The men meandered out to the yard. They kept looking at the roof of the house as though they were discussing home improvements, but it was just one pair of eyes wandering off and the other pair following. Pop's shirt was undone two or three buttons, disclosing his softening chest. His bulging forearms and pinched elbows made me think of Popeye.
We heard the big bedroom door creak open and ran to the hallway. Mom was stepping out, one-eyed from her nap.
“Who's your father talking to?”
“The police,” we said.
“Good Lord, what now?” She came and peeked out the window.
Pop was dominating Reedy. He had his arm around the cop's shoulder, and he kept poking his chest, making points.
“What does he want?” Mom said.
“Says he came as a peace officer,” Stan said. “Old man Kellner snitched. I'm gonna kick his ass for that.”
“You watch it,” Mom said. “Look who's in our yard, that's what kicking someone's ass does. And stop saying âass.'”
We watched Pop usher Reedy to the patrol car. After the cop got in he sat and wrote in his pad for a while.
When Pop entered the house we filed into the living room.
“Shhh,” he said.
We waited until Reedy started the engine and moved the cruiser away.
“Says he wants to keep the trouble between me and Kellner from escalating.” Pop winked. “Letting me know he's got my number.”
“What's that mean?” my mother said.
“He's Johnny-on-the-spot, that's all. Through with your nap? I'm hungry.”

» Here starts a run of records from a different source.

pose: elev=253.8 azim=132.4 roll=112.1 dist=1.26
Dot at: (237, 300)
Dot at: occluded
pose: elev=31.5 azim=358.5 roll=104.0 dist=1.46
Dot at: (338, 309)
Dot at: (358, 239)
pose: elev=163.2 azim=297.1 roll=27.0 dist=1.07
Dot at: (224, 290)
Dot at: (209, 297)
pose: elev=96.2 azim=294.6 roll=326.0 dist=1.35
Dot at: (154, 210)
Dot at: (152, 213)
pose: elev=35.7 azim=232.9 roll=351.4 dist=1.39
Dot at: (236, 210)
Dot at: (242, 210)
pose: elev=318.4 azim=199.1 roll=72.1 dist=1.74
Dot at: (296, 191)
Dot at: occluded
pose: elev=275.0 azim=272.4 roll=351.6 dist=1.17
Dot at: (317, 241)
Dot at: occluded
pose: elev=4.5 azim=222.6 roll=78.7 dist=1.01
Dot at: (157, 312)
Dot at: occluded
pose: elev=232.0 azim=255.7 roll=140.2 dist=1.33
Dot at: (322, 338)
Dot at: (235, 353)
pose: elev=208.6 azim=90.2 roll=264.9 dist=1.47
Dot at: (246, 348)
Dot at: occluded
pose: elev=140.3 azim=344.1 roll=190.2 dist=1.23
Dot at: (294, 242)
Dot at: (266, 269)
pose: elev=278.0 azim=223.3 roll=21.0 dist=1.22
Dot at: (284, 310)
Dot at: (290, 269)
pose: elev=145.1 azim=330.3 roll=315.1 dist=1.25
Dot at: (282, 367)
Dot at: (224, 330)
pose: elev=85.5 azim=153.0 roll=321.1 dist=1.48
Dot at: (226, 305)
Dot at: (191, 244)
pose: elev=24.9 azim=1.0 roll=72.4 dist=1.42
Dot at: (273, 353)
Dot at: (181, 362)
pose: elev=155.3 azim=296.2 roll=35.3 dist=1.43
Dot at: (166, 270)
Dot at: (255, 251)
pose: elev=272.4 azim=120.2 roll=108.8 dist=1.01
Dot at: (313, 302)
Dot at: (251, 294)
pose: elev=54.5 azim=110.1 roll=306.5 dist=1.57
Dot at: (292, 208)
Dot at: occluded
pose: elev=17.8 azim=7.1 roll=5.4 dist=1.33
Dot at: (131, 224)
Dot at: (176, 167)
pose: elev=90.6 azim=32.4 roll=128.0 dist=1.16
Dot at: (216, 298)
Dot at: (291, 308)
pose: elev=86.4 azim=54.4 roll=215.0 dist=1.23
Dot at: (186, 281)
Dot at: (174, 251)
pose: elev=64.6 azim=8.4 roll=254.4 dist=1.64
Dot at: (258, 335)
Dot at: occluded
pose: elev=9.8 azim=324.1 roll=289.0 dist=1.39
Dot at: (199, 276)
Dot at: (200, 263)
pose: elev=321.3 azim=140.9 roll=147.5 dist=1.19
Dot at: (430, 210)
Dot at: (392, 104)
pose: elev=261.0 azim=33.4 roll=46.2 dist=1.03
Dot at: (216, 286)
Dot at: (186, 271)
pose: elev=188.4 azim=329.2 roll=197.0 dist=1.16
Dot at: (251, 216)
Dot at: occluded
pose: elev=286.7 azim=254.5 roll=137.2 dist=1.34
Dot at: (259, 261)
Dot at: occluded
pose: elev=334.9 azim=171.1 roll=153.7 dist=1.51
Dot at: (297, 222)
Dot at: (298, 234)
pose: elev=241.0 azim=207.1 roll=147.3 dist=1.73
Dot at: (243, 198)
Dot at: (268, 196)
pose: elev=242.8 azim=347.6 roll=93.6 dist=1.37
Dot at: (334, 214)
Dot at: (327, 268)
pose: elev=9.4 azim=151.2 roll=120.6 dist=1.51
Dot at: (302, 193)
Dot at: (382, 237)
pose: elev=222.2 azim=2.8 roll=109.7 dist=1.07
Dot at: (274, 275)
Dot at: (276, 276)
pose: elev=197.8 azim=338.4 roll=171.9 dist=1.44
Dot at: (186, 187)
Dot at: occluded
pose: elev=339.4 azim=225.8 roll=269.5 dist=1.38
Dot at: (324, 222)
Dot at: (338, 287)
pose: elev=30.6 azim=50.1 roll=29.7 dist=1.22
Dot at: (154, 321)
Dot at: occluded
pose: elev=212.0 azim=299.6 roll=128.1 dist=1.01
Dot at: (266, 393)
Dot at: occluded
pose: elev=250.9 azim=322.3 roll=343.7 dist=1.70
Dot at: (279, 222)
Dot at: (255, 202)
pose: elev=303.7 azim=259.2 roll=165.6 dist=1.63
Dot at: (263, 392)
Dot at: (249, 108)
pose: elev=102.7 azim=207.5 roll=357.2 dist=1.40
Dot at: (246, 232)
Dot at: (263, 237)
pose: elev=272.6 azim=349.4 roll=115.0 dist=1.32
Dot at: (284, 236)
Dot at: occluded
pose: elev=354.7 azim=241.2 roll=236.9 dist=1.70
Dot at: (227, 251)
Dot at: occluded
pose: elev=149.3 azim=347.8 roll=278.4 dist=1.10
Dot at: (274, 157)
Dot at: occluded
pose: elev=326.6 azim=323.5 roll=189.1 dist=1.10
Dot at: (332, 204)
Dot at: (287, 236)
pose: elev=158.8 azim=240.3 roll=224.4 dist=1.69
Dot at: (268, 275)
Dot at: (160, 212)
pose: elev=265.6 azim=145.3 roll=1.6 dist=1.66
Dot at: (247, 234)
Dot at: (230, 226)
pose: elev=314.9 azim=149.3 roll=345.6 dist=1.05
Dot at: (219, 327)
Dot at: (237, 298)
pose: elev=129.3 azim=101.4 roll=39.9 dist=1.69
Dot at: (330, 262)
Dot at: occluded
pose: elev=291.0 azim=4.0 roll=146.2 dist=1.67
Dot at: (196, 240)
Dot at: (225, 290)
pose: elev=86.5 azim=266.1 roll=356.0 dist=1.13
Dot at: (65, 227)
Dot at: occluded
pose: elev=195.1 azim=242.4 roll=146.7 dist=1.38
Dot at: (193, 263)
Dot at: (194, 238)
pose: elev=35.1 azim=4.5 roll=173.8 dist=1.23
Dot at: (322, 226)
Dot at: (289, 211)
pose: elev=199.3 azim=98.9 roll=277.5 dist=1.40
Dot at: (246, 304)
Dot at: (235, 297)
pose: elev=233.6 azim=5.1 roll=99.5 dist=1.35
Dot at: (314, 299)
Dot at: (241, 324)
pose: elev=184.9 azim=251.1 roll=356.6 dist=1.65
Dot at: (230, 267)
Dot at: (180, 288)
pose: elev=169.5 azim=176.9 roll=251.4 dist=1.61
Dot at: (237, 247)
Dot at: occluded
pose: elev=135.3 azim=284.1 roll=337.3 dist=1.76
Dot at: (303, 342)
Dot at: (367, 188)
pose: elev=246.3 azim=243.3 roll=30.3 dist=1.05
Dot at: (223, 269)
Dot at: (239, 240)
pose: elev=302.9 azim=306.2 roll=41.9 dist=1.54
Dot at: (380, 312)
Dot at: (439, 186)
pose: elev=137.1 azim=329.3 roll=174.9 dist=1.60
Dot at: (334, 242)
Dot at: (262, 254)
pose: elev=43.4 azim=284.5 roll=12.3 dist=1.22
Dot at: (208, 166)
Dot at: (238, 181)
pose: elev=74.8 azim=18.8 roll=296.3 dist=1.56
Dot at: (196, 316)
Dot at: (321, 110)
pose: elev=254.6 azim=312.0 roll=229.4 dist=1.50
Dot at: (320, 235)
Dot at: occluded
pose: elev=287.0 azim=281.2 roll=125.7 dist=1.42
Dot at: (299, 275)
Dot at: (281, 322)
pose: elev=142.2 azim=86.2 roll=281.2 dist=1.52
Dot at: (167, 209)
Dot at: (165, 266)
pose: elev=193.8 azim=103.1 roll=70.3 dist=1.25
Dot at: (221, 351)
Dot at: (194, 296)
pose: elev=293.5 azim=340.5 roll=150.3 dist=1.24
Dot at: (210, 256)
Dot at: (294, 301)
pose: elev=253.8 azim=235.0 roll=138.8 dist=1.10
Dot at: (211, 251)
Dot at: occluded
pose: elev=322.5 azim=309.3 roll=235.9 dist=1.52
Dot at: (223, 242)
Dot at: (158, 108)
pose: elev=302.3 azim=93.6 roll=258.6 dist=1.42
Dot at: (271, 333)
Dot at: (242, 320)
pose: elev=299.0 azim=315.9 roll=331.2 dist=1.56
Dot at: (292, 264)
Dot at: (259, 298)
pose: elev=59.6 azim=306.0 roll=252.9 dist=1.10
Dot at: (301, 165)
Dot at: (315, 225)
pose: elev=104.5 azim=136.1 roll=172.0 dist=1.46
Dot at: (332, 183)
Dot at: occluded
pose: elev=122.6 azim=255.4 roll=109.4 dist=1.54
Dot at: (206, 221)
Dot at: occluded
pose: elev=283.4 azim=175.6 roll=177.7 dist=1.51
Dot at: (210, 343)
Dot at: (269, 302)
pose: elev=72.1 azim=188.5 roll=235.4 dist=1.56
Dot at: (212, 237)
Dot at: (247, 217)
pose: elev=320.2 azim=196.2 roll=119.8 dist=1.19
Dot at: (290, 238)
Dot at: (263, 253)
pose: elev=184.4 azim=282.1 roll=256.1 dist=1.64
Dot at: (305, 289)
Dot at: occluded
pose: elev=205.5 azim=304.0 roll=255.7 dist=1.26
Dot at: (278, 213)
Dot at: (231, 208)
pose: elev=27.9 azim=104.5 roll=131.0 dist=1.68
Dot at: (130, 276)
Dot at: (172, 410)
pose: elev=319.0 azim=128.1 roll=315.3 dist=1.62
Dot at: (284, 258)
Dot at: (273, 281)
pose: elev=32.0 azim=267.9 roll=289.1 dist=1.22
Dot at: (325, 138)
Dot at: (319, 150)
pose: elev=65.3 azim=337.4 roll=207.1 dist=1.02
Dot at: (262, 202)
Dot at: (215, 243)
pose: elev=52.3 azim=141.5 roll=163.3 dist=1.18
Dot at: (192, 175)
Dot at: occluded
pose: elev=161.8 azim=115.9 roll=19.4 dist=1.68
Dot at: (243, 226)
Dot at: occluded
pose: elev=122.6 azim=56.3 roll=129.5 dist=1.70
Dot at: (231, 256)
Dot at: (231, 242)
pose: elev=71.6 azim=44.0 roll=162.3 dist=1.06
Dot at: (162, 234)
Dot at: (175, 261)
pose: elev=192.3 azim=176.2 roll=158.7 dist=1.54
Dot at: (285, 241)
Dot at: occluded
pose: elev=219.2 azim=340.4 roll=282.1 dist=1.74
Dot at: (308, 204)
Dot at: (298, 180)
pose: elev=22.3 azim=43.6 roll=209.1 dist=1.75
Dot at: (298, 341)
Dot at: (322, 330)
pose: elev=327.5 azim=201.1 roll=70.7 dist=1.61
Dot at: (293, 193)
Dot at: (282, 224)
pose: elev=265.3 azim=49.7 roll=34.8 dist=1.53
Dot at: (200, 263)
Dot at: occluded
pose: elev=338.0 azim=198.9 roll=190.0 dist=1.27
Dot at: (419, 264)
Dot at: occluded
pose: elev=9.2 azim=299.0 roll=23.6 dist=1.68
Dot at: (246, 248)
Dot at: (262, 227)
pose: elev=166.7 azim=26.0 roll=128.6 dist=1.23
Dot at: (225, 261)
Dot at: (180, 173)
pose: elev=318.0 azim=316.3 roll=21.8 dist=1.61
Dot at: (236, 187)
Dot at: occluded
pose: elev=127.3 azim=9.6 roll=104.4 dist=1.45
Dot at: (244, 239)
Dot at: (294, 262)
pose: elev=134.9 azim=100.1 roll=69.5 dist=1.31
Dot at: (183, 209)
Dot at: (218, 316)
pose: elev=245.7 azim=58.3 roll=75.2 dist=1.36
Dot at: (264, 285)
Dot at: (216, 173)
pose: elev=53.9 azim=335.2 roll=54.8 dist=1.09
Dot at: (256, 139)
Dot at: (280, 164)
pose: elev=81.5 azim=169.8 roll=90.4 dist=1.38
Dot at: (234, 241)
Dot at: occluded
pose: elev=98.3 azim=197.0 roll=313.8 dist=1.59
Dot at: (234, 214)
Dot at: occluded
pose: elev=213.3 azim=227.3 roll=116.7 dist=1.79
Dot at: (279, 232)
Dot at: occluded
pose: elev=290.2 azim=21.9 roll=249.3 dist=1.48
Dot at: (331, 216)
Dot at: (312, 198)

“What's he going to do?” she asked.
“Watch me like a hawk.”
“Can we move out of this dump?” Stan said.
Unlike me, my brother remembered a time when Mom and Pop lived in Lakeside with Mom's parents. Those were idyllic days. Grandma used to sing “In the Pines” to put him to sleep. People didn't look down on the Witchers there. We moved to this place about the time I was born. It was the only place I knew.
Leaving the neighborhood became my brother's theme that afternoon. “What's the point of living here? Nothing but trouble comes our way. Hell, let's just move. An apartment would be better than this joint.”
“Stop saying âhell,'” Mom said.
Pop drove to the job he'd been fired from and picked up his last paycheck. When he came home he said, “Let's go get a hamburger.”
“On what, your good looks?”
“Come on, let's go down the drain in style.”
We hopped in the battered Ford station wagon, which Pop allegedly had deployed as a missile to take Rusty's life.
“Look at us,” Stan said, “unemployed and going out to eat.”
We rattled past the neat houses with their tidy yards.
“Everyone around here is related to someone that can destroy us,” he went on, thinking of Mr. Ball. (By now we had an inkling it was Pop's thrashing of Kellner that had led to his sacking.) “I hate this dump. Stupid lawns, stupid crew cuts, fucking squares.”
“I'm warning you,” Mom said.
Pop turned onto Clark, a verdant lane that rolled bucolically towards the newly asphalted four-lane. This was before developers had robbed the neighborhood of its woods. Set deep in the trees was a spanking-new brick-and-wood two-story palace with a concrete drive, carport and swimming pool. It had been completed only the month before. We neighborhood kids had been riding our bikes over to stare at its opulence, wondering at the aristocrats who could afford such a place. It was the talk of the neighborhood, and every time we passed it Mom would say, “Golly, what a gorgeous house.”